__Document excerpt__:
Mozilla’s Rally will share your data with scientists instead of advertisers

By this point in the internet’s history, most of us have come to terms with the fact that accessing the web involves giving up information about ourselves every time we visit a website. Mozilla thinks we can do better, and so it’s launching Rally, a data-sharing platform and plugin the company claims is the first-of-its-kind in the browser space. With Rally, Mozilla says it hopes to make a case for an equitable market for data, “one where every party is treated fairly” and “where people understand the value of their data.” 

In practice, Rally will allow you to share your browsing data with computer scientists and sociologists studying the web. Out of the gate, they’ll be a single study from Princeton University that seeks to understand how people find, consume and share news about politics and COVID-19. At some point later, Beyond the Paywall from Stanford University will examine the economics needed for a more sustainable news landscape.

“A core focus of the initiative is enabling unprecedented studies that hold major online services accountable,” Mozilla said. To that end, the company is also releasing a toolkit called WebScience that allows researchers to create standardized browser-based studies on Rally. Mozilla claims WebScience promotes data minimization, the practice of limiting data collection to only the information needed for a specific purpose. As of today, Rally is available to Firefox desktop users over the age of 19 in the US. 

Much like when Brave added support for IPFS browsing, Rally is one of those features that could profoundly affect how we surf the internet, but it will take more browsers adopting the platform for it to deliver on its promise. As of May 2021, Firefox had a 3.36 percent share of the global browser market, according to StatCounter. And it will take buy-in from Google or, more likely, Apple to move the needle. To that point, Mozilla says it plans to bring Rally to other web browsers and countries. At the same time, we wouldn’t count the company out as it has historically had an outsized influence on other players in the space. As just one example, when Apple introduced its tracking prevention policy in 2019, the company cited a similar set of rules from Mozilla as inspiration.

__Provided material__:
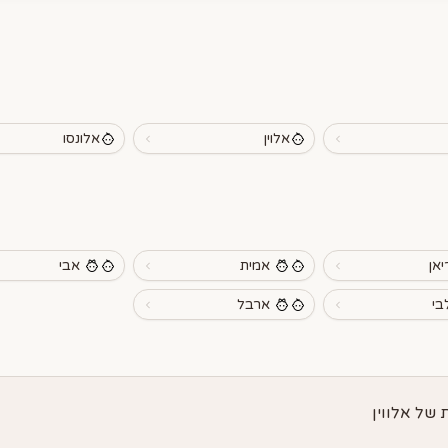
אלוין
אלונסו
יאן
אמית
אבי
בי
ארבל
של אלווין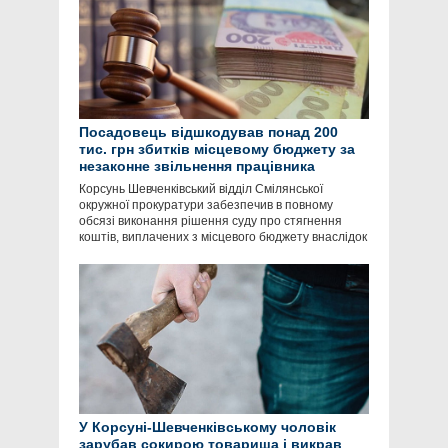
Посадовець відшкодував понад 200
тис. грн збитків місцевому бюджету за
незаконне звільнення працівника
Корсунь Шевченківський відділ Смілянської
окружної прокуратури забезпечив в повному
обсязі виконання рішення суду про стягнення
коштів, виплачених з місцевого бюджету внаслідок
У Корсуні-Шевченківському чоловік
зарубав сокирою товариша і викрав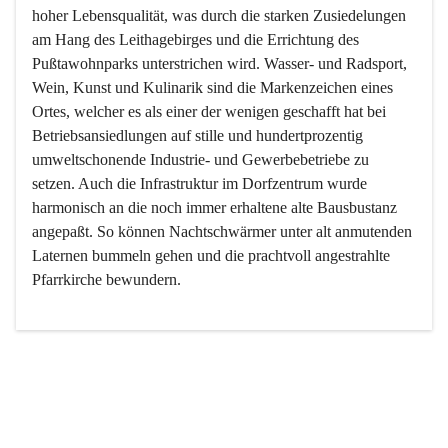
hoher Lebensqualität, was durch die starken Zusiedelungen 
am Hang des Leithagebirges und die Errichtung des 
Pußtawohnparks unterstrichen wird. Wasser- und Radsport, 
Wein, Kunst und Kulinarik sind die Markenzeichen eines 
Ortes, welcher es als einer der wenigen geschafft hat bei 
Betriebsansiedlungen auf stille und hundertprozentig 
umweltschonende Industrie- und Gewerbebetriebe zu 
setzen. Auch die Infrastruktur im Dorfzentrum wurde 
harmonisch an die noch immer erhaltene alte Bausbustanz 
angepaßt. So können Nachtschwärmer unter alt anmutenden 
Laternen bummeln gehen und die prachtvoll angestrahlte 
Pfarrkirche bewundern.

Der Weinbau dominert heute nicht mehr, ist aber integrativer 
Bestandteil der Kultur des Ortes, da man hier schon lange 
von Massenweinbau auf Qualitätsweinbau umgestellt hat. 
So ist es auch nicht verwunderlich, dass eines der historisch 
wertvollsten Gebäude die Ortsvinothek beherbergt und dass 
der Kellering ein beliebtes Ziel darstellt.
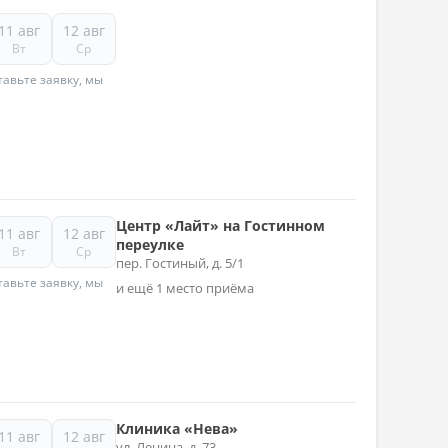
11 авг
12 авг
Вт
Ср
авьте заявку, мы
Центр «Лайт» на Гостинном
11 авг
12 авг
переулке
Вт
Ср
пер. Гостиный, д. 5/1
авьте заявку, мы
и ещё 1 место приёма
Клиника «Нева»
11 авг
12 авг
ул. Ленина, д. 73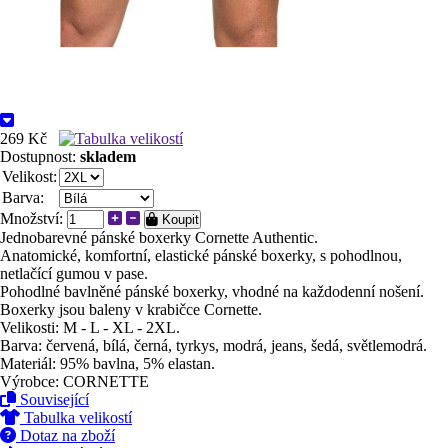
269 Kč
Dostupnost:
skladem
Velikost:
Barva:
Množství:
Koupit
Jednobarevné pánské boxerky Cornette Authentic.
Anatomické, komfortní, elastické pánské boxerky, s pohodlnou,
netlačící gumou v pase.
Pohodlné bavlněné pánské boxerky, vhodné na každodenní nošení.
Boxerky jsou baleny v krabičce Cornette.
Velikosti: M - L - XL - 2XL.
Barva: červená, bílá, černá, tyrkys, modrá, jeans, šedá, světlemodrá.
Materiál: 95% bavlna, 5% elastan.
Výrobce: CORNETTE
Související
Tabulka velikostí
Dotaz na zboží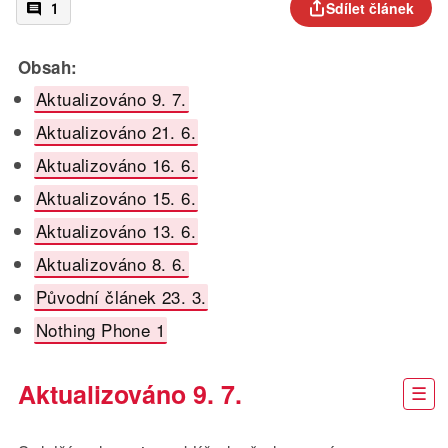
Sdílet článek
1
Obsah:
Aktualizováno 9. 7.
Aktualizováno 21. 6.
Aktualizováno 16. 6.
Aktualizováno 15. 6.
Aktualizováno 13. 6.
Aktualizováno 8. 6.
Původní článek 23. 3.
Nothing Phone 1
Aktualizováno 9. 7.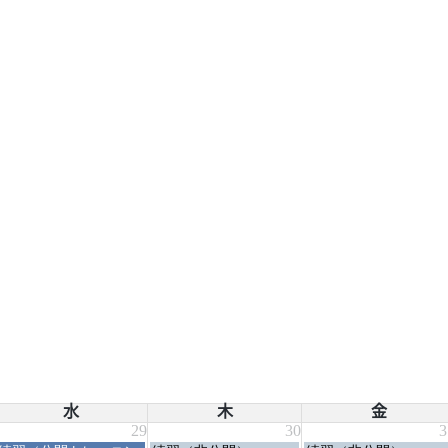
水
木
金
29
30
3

...

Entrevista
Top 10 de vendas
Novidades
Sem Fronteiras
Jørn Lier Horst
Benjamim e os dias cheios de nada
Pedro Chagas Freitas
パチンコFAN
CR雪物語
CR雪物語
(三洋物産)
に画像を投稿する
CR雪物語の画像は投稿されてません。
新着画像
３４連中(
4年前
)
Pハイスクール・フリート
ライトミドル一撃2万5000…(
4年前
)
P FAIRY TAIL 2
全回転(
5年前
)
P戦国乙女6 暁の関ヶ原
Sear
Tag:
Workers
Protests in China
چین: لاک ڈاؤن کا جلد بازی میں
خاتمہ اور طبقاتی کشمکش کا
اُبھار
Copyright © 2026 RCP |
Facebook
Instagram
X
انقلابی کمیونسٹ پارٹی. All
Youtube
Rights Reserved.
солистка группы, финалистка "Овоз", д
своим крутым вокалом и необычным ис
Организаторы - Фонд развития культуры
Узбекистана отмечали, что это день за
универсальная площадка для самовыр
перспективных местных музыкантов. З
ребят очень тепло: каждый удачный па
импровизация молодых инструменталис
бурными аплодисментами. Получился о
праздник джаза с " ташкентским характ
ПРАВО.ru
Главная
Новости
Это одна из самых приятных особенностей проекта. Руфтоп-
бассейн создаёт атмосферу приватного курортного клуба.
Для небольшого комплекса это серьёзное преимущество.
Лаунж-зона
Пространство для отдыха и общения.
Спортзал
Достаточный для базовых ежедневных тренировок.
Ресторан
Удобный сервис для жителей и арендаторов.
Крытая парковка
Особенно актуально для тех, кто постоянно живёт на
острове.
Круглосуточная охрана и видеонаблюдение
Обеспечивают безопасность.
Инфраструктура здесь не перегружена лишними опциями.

* * *

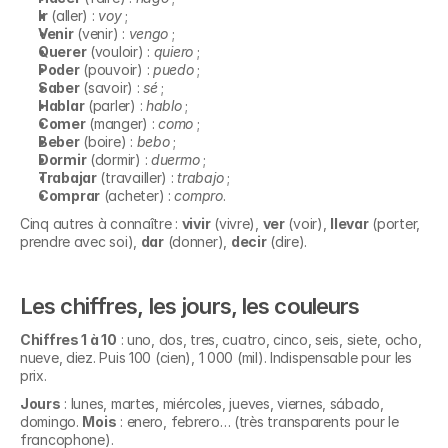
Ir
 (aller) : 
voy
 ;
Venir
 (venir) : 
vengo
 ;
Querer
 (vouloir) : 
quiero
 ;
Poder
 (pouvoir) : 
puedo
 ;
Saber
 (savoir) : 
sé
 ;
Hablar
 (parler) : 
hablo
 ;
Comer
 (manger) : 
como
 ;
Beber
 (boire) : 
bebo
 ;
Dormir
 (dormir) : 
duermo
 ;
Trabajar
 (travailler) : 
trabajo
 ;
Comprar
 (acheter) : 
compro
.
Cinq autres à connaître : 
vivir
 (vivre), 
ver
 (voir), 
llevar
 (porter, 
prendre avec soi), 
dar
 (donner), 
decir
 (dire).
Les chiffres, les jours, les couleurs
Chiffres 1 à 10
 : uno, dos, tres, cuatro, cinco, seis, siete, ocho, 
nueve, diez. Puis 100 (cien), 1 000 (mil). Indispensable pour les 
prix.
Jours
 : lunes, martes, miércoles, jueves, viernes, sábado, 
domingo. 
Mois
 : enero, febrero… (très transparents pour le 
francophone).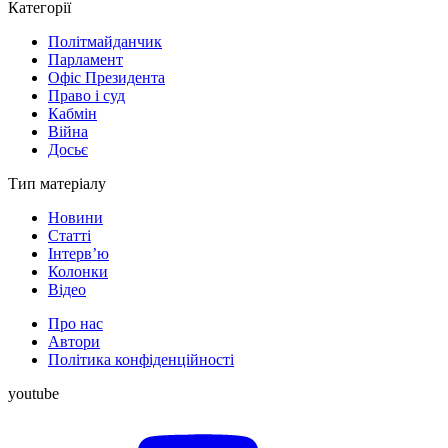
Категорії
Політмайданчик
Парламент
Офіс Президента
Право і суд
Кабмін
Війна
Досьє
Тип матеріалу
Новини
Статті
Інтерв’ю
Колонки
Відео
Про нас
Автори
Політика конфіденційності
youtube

__Action item__:
Answer these questions from the article on Mozilla's Rally:
1. Which university runs the first study available on Rally?
2. What is the name of the toolkit Mozilla is releasing for researchers?
3. What share of the global browser market did Firefox have as of May 2021, according to StatCounter?
The records have nothing to do with what follows.

__Task response__:
1. Princeton University
2. WebScience
3. 3.36 percent